Michael Palmer said:


> Anyone want to help set up my yard sheet in Access, so I can sort entries? I find the tutorial too confusing. The example just doesn't fit...or I'm too ignorant to understand it.


if none of these beeks have something in the can, I'll be glad to help you. Will take less than an hour I bet. 
Teaching you how to sort, and work excel however? Hmmm... I am sure you will get it..
You are probably getting tripped up because some of your data is in single collums and some of if it is in one collum. Might have to play with that a little. Also I would make each YARD a separate worksheet instead of data up top on header.

Email me off line what you want to sort by. That will be important in set up. Also first line is Colony #?


----------



## Sweet to the Soul (Sep 1, 2010)

Michael Palmer said:


> Anyone want to help set up my yard sheet in Access


I am working on an access yard database right now. I will share it with you when I'm done. I'm not sure how it is all going to come together.

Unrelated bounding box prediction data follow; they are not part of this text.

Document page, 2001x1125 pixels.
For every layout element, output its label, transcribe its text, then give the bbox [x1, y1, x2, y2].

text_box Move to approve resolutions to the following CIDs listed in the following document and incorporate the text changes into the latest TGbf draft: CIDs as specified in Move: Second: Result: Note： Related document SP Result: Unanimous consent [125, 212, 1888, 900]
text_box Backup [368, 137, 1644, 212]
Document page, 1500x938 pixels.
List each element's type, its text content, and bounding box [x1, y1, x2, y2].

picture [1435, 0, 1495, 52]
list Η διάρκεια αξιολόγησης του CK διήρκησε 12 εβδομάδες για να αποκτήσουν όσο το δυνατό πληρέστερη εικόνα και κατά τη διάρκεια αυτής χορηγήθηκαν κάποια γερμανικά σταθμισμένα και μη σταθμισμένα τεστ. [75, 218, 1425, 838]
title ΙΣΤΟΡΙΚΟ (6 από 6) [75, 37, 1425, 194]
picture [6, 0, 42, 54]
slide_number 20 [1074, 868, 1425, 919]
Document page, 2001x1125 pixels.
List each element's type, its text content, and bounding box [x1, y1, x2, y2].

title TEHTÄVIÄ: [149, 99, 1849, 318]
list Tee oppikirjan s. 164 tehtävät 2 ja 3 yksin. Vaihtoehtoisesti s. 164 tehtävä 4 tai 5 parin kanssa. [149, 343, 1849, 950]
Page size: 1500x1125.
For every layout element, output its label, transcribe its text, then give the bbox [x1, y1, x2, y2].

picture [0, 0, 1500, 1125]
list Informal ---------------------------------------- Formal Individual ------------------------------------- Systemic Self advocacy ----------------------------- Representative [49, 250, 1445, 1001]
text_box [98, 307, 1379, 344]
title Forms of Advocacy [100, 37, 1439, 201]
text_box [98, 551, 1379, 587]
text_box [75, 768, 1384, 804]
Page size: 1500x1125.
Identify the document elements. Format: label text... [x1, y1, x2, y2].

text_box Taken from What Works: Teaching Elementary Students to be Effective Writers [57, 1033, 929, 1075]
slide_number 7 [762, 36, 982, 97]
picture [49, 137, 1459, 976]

I have about 15% completed, so it will be a bit yet. My son has his driving permit. While he is driving to bee yards, I'll be working on it. Should give me hours of dedicated time.

I will create forms that allow user friendly data entry, as well as reports which will pull data out of the tables. 

I'm not a access expert, but have had a little training on it, plus set up a database at my previous employment for the training department.

If anyone already has something they could share, it would be great


----------